- Relator(a)
- Ministro Joel Ilan Paciornik
- Órgão julgador
- Quinta Turma
- Data do julgamento
- 22/11/2016
- Data de publicação
- 28/11/2016
STJ – Acórdão, Rel. Ministro Joel Ilan Paciornik, Quinta Turma, j. 22/11/2016, p. 28/11/2016
HABEAS CORPUS SUBSTITUTIVO DE RECURSO PRÓPRIO. NÃO CABIMENTO. TRÁFICO DE DROGAS. PRISÃO PREVENTIVA. FUNDAMENTAÇÃO IDÔNEA. ELEVADA QUANTIDADE E VARIEDADE DE DROGA APREENDIDA. GARANTIA DA ORDEM PÚBLICA. HABEAS CORPUS NÃO CONHECIDO. 1. Diante da hipótese de habeas corpus substitutivo de recurso próprio, a impetração sequer deveria ser conhecida, segundo orientação jurisprudencial do Supremo Tribunal Federal - STF e do próprio Superior Tribunal de Justiça - STJ. Nada impede, contudo, que se verifique a eventual existência de flagrante constrangimento ilegal que autorize a concessão da ordem de ofício. 2. Considerando a natureza excepcional da prisão preventiva, somente se verifica a possibilidade da sua imposição quando evidenciado, de forma fundamentada e com base em dados concretos, o preenchimento dos pressupostos e requisitos previstos no art. 312 do Código de Processo Penal - CPP. Deve, ainda, ser mantida a prisão antecipada apenas quando não for possível a aplicação de medida cautelar diversa, nos termos do previsto no art. 319 do CPP. As instâncias ordinárias, soberanas na análise dos fatos, entenderam que restou demonstrada a periculosidade concreta da paciente, evidenciada pela elevada quantidade e nocividade de droga apreendida - aproximadamente 160 gramas de cocaína -, acrescido à necessidade de assegurar o regular andamento da instrução criminal, uma vez que a acusada não demonstrou possuir domicílio no distrito da culpa, circunstâncias concretas que autorizam a imposição da medida extrema para garantia da ordem pública e conveniência da instrução criminal.

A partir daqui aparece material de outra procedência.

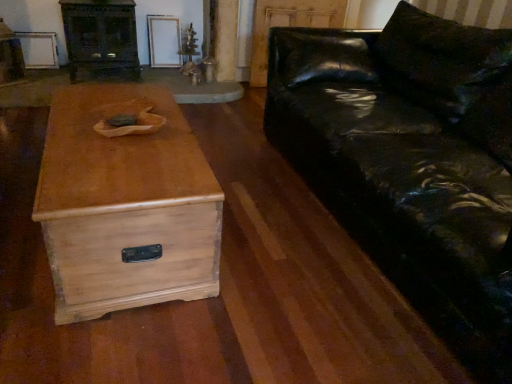
At what (x,y) coordinates should I click in order to perform the action: click on vacant space to the right of light wood chest at center. Please return your answer as a coordinate pair (x, y). The width and height of the screenshot is (512, 384). Looking at the image, I should click on (287, 258).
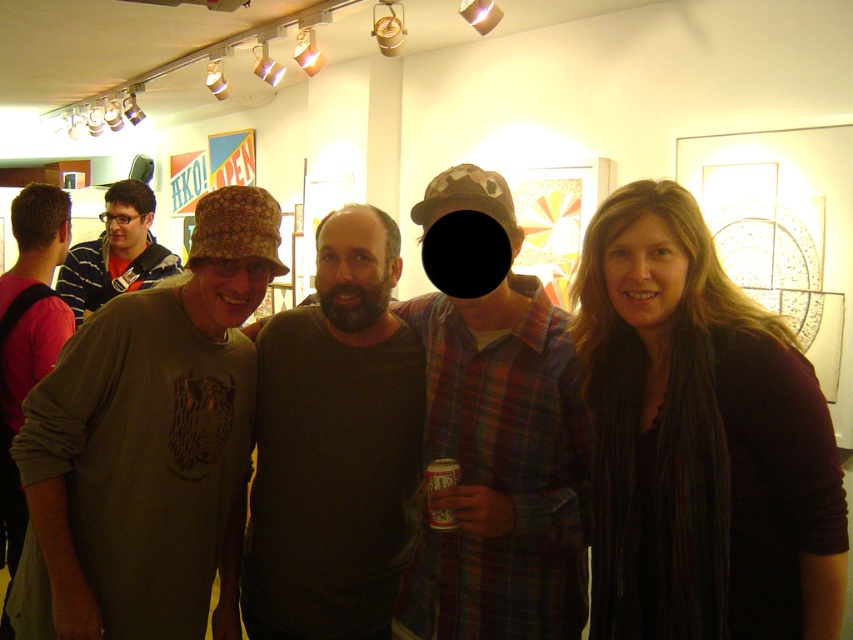
Question: Which point appears farthest from the camera in this image?

Choices:
 (A) (273, 618)
 (B) (131, 205)
 (C) (61, 413)
 (D) (422, 321)

Answer: (B)

Question: Is matte green t-shirt at center closer to camera compared to metallic silver can at center?

Choices:
 (A) yes
 (B) no

Answer: (A)

Question: Which point appears farthest from the camera in this image?

Choices:
 (A) (94, 404)
 (B) (448, 515)

Answer: (A)

Question: Which of the following is the farthest from the observer?

Choices:
 (A) (223, 262)
 (B) (167, 252)
 (C) (503, 502)
 (D) (312, 326)

Answer: (B)

Question: In this image, where is camouflage-patterned hat at left located relative to metallic silver can at center?

Choices:
 (A) left
 (B) right

Answer: (A)

Question: Considering the relative positions of matte green t-shirt at center and metallic silver can at center in the image provided, where is matte green t-shirt at center located with respect to metallic silver can at center?

Choices:
 (A) left
 (B) right

Answer: (A)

Destaque-se, ainda, que os agentes penitenciários responsáveis pela captura relataram que a paciente afirmou que sabia que a droga se destinava ao comércio ilícito no interior do presídio e que receberia 300 reais em troca do transporte da droga. 3. Esta Corte Superior possui entendimento firme de que a presença de condições pessoais favoráveis do agente, como primariedade e emprego lícito, não representa óbice, por si só, à decretação da prisão preventiva, quando identificados os requisitos legais da cautela. Habeas corpus não conhecido. (HC n. 368.850/SP, relator Ministro Joel Ilan Paciornik, Quinta Turma, julgado em 22/11/2016, DJe de 28/11/2016.)